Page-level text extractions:

_ _ _ _

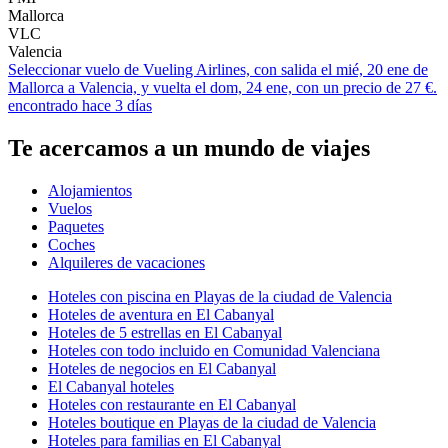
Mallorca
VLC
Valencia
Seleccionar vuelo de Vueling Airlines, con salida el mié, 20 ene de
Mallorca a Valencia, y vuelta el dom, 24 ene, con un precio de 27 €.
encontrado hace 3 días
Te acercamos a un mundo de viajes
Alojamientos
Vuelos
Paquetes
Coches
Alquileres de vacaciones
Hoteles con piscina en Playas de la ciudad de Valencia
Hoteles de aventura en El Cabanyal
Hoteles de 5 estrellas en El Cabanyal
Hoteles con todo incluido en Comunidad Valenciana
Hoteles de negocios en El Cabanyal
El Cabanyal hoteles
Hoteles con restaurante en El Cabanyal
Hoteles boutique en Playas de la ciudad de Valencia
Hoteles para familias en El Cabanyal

_ _ _ _

Copy out, word for word, the text read from the pages in the records above, leaving the pictures out of your answer.

Mallorca
VLC
Valencia
Seleccionar vuelo de Vueling Airlines, con salida el mié, 20 ene de
Mallorca a Valencia, y vuelta el dom, 24 ene, con un precio de 27 €.
encontrado hace 3 días
Te acercamos a un mundo de viajes
Alojamientos
Vuelos
Paquetes
Coches
Alquileres de vacaciones
Hoteles con piscina en Playas de la ciudad de Valencia
Hoteles de aventura en El Cabanyal
Hoteles de 5 estrellas en El Cabanyal
Hoteles con todo incluido en Comunidad Valenciana
Hoteles de negocios en El Cabanyal
El Cabanyal hoteles
Hoteles con restaurante en El Cabanyal
Hoteles boutique en Playas de la ciudad de Valencia
Hoteles para familias en El Cabanyal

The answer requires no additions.